In the video I show how to make “L” cuts” on the beam and on the backer board, to allow good, solid clamping with either shop clamps, or with the Leigh hold-down clamps. In later episodes I will cover in detail the dovetail and finger joint procedures using the jig.

Take your time preparing the beam and the backer boards. It will pay off in solid joinery, without having to do any troubleshooting. Everything you will need is included in the kit. And the instructions and alignment procedures are so easy, even I can do them in just a few minutes.

TIP: Make several backer boards, and keep them on hand. Later it will be trivial to change out the old for a new one, to minimize the risk of tear-out of the work piece.

The beam can be made in various sizes (lengths), depending on your needs. And the beam also becomes the support for the template, should you decide to use the jig on your router table. I will cover this also, in a separate episode.
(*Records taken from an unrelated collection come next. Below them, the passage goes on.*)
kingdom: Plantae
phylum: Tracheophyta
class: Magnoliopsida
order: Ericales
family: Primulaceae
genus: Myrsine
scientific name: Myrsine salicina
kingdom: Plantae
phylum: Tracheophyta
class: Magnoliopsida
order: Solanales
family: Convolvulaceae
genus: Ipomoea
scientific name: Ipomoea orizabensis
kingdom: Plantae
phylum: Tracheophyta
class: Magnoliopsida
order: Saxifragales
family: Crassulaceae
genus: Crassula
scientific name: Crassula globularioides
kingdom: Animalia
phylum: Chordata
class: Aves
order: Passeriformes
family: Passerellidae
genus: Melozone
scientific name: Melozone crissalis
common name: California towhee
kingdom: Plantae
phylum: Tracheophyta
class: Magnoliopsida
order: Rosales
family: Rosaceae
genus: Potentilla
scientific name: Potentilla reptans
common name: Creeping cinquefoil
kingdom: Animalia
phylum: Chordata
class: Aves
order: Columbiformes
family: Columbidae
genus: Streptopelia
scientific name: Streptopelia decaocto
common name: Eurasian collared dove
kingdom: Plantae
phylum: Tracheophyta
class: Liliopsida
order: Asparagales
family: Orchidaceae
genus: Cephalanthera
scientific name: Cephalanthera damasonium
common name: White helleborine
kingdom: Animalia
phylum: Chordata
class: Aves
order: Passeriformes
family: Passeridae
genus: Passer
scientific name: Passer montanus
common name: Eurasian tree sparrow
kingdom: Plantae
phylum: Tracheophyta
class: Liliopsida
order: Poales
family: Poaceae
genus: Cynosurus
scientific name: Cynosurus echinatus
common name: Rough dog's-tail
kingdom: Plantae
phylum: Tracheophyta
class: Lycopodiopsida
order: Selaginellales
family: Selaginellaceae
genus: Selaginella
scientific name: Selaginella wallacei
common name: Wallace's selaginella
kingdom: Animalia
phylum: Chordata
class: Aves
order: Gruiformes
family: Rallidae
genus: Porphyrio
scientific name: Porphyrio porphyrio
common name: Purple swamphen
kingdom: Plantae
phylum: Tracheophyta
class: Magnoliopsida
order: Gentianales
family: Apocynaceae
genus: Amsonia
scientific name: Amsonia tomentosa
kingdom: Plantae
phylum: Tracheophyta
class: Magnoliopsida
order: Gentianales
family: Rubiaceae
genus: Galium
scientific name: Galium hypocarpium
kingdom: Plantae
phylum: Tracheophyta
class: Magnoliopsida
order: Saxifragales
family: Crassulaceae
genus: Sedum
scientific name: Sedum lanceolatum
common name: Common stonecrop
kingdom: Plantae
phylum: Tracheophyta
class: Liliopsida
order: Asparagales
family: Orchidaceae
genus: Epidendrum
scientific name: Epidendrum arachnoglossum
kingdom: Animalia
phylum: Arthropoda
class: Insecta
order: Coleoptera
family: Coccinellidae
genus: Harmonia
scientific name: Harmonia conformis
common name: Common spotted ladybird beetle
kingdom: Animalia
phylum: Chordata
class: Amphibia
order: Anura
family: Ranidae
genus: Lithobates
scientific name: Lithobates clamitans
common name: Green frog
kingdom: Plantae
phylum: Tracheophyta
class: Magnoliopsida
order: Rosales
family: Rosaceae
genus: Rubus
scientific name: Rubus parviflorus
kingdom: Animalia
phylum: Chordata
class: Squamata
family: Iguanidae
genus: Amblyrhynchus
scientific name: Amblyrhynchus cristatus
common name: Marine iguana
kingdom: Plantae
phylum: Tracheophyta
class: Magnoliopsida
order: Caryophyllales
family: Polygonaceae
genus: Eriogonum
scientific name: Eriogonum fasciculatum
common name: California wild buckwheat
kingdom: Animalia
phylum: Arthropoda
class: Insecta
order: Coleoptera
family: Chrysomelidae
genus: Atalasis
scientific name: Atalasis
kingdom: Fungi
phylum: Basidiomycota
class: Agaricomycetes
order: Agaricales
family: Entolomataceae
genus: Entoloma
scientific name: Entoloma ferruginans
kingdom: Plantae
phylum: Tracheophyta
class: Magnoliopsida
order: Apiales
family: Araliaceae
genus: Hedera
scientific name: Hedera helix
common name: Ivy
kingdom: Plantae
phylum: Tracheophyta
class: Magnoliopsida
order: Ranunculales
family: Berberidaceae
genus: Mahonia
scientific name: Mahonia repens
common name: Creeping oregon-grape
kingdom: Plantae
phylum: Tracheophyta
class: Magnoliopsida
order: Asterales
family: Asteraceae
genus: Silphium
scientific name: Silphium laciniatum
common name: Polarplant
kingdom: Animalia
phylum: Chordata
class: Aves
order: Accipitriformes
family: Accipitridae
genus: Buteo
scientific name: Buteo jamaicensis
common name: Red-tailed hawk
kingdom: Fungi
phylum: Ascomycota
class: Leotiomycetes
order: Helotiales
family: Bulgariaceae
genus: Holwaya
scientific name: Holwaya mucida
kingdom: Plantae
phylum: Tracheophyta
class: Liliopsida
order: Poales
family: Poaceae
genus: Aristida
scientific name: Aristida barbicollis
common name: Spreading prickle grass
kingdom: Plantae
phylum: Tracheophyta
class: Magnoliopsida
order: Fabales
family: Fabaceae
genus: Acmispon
If something is not clear in what I cover in this short video, let me know in the Comment section below, or via e-mail (click on my name in the signature line). Enjoy the video!


Hold-down clamps

Bench hold-down clamp holding the beam for the R9Plus jig

In the video I showed the bench hold-down clamp on the right-hand end of the beam. To use this clamp I had to use a bench hold-down clamp on the left side, as I did not have a hole on the workbench for a another surface clamp. As a compromise, and instead of drilling another hole on the bench, I switched the clamp on the right to another bench model. This moved the clamp on the right slightly toward the left, and the clamps now hold the beam extremely well (you can spy the surface clamp anchor under the foot of the clamp — click on the image on the right to enlarge it).


Al Navas



Coming next week, the R9PLUS system


As you know, I have been busy preparing for the written exam, to become certified as a Missouri Court Interpreter. I will sit for the exam on November 6 (yippee!) – please, wish me luck!

Next up, a neat jig!

Starting next week I will be back in the shop – and, first up, I get to use the newest jig from Leigh, the R9 Plus Joinery System. I look forward to making 3 sizes of box joints and 3 sizes of through dovetails, all on boards of any width. This will be a GREAT investment for anyone looking for a low initial investment to do this joinery!

For example, for dovetails, with the template in the right-hand position:


And for finger joints on a narrow work piece:

The following are the features of this new jig:

  • Unlimited board widths
  • Through dovetails
  • Any board thickness up to 13/16”
  • 3 pin widths – 3/8”, 7/16” & 1/2”
  • 2 joint pitches, 1 1/2” & 3/4”
  • Box joints
  • Any board thickness up to 1”
  • 3 sizes – 3/16”, 3/8” & 3/4”
  • No jig adjustments
  • Joint fit is controlled by patented eBush
  • Works on your router table or with a standalone router
  • Adjustable width clamping
  • Mounts to shop made beam to keep cost low
  • Replaceable backer board eliminates tear out


Disclosure: Leigh provides me with jigs from time to time, for evaluation purposes. I provide my own reviews here on the blog. And I help people with questions about joinery using the Leigh jigs — many of you know I love pitching in to help, whenever I can.